*** Opening DOCUMENT EXTRACT ***
We're hoping to be able to access individuals early on if they're having cognitive difficulties related to Alzheimer's disease, we can access them early on in the disease process. While we were rolling out this implementation, we were able to collect some data on individuals who have gone through this Linus Health digital cognitive assessment. They were able to access both the digital assessment, and when they've met with a brain health navigator, we followed up with providing them with a MoCA or SLUMS test. A lot of clinicians will be much more familiar with the MoCA and the SLUMS, which is the traditional format that individuals are frequently assessed for their cognition, both out of 30 points.
This digital cognitive assessment [Linus Health Digital Clock and Recall] is provided over a tablet and looks a lot like the Mini-Cog. There is a three-word list, followed by a copy of a clock and the completion of the clock upon demand. That is that is done on a digital platform, so not only are overall performances scored, but process, speed, and accuracy, all those details, are incorporated into performance score. Following up, patients undergo the delayed recall of those three words, and it only takes a few minutes for individuals go through. In this study, we are specifically looking at the results of our individuals who took both the DCR and primarily the MoCA: we had all 114 people complete the MoCA, but there was also a smaller subset that additionally did the SLUMS. This was only 13 individuals, so about a little under 10%. But [we] still wanted to at the convergent validity of performance of the DCR on these other abilities and measures.
When we're talking about the MoCA, the MoCA has tradition on its side, as does the SLUMS. The MoCA is probably the most familiar of all 3 measures, and its tapping into a variety of cognitive abilities, orientation, naming, language, memory, and executive functioning. There are visual executive visual skills in there as well. The SLUMS is administered similarly. In my experience, the SLUMS is very frequently administered in a VA (veteran affairs) setting. Looking at similar domains related to the MoCA, both of which take 10 or 15 minutes to assess. Again, these are paper and pencil.
*** Closing DOCUMENT EXTRACT ***
**WHAT IS NEEDED**: Please copy the passage on cognitive assessments word for word, starting at the words "We're hoping to" and ending after "of 30 points.". You won't need the lines that come after this.
*** Opening RECORDED DATA ***
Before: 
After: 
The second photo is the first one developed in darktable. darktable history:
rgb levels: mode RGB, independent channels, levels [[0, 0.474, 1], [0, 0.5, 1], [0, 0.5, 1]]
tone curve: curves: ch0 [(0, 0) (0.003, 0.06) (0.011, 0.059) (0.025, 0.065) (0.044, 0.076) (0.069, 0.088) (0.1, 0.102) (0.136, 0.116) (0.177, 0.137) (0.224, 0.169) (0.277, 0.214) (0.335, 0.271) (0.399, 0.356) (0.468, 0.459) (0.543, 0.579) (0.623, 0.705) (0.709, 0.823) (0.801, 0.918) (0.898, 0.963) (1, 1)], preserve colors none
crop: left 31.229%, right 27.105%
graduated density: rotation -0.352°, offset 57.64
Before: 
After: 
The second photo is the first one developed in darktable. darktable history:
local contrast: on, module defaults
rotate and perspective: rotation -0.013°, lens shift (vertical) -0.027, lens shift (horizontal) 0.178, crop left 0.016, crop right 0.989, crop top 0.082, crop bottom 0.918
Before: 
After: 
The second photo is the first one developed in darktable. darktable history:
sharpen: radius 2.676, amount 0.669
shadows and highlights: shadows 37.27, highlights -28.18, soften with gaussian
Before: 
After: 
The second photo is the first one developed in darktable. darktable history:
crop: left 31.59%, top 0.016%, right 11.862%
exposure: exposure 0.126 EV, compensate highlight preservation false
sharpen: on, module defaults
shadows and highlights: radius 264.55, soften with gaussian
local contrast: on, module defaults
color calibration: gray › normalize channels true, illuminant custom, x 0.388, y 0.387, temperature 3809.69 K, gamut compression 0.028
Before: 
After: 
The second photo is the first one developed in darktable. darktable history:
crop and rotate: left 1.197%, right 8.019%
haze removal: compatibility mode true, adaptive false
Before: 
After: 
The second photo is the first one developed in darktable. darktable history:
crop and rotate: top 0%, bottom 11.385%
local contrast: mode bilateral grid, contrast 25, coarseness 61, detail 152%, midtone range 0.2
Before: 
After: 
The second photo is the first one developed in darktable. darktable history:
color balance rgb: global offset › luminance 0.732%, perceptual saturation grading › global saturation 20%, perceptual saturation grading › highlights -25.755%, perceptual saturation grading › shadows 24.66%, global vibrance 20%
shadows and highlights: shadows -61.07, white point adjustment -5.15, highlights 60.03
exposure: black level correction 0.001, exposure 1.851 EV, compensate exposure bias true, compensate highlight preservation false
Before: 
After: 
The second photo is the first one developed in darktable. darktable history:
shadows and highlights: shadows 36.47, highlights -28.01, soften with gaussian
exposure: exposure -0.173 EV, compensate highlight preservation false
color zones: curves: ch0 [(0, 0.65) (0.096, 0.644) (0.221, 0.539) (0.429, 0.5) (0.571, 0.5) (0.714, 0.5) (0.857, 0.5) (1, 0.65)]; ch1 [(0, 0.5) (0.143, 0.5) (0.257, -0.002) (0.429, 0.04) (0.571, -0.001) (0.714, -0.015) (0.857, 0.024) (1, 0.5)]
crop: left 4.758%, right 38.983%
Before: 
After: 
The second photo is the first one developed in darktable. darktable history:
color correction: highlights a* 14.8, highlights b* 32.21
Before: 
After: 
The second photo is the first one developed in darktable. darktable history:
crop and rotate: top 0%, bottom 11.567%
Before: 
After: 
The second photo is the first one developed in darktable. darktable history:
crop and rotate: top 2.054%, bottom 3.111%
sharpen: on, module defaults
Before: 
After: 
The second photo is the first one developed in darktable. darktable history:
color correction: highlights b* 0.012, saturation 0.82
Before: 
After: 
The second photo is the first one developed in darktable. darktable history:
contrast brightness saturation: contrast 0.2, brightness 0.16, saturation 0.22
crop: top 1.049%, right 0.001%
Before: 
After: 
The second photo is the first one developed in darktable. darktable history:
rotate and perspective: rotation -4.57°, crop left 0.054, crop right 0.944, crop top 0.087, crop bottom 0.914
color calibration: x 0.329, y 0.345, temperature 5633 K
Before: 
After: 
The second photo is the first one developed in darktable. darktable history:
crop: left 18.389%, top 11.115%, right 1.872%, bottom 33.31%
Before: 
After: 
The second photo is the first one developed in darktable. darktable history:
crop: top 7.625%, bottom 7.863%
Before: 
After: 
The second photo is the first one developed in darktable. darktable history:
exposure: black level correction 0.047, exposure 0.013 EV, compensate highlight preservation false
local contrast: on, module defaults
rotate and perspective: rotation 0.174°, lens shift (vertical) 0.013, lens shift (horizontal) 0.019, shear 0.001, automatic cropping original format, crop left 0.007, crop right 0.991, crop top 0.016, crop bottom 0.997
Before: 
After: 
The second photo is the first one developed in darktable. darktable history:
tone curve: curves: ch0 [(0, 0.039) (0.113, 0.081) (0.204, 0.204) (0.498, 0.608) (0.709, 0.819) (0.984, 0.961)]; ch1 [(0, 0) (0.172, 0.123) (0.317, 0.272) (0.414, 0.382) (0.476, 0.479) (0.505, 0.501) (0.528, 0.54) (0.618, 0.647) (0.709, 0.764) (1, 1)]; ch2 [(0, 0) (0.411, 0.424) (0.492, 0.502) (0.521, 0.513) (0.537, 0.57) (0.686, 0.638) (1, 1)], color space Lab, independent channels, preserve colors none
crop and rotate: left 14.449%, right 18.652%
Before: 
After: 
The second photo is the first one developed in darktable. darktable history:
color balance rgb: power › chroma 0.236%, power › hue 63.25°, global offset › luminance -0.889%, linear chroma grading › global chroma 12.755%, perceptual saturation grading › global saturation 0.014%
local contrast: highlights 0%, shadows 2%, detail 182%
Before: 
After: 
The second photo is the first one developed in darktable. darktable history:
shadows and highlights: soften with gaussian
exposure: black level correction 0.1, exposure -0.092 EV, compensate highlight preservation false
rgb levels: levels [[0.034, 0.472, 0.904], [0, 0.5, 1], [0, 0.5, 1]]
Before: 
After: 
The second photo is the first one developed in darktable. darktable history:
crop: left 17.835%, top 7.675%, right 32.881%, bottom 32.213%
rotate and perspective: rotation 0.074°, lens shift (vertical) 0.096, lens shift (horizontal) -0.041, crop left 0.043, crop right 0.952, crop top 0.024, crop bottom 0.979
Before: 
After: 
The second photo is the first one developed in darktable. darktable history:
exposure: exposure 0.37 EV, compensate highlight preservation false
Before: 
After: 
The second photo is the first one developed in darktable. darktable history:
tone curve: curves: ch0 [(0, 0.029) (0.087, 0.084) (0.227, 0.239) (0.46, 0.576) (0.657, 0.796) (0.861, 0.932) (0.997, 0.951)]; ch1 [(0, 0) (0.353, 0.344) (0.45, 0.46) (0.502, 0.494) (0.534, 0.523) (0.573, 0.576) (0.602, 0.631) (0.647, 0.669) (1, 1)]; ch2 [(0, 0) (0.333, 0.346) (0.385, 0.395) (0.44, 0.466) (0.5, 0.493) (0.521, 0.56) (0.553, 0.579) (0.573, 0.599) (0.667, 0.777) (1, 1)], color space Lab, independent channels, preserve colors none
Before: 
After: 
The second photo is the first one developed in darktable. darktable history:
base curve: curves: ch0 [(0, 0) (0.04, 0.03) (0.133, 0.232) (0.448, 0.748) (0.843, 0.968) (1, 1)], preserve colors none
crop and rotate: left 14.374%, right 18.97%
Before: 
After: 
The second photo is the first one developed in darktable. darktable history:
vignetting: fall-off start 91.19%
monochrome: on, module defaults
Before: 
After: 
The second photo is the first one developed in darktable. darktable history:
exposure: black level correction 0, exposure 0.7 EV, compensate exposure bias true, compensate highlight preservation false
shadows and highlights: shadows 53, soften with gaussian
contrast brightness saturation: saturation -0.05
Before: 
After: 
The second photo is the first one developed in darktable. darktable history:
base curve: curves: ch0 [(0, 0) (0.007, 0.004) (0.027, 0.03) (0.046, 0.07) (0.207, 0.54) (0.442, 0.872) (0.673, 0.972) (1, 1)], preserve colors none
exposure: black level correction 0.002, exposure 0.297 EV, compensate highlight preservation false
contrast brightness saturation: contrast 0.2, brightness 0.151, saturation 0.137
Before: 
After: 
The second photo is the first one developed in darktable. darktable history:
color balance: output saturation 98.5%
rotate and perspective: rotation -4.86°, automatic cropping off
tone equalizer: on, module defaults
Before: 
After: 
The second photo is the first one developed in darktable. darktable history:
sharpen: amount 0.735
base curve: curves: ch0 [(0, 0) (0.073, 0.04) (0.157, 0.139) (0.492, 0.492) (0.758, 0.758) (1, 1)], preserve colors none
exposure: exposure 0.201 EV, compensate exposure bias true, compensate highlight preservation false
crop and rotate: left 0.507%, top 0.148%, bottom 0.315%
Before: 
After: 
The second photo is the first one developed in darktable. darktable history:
*** Closing RECORDED DATA ***
**OUTPUT FOR THIS EXERCISE**:
We're hoping to be able to access individuals early on if they're having cognitive difficulties related to Alzheimer's disease, we can access them early on in the disease process. While we were rolling out this implementation, we were able to collect some data on individuals who have gone through this Linus Health digital cognitive assessment. They were able to access both the digital assessment, and when they've met with a brain health navigator, we followed up with providing them with a MoCA or SLUMS test. A lot of clinicians will be much more familiar with the MoCA and the SLUMS, which is the traditional format that individuals are frequently assessed for their cognition, both out of 30 points.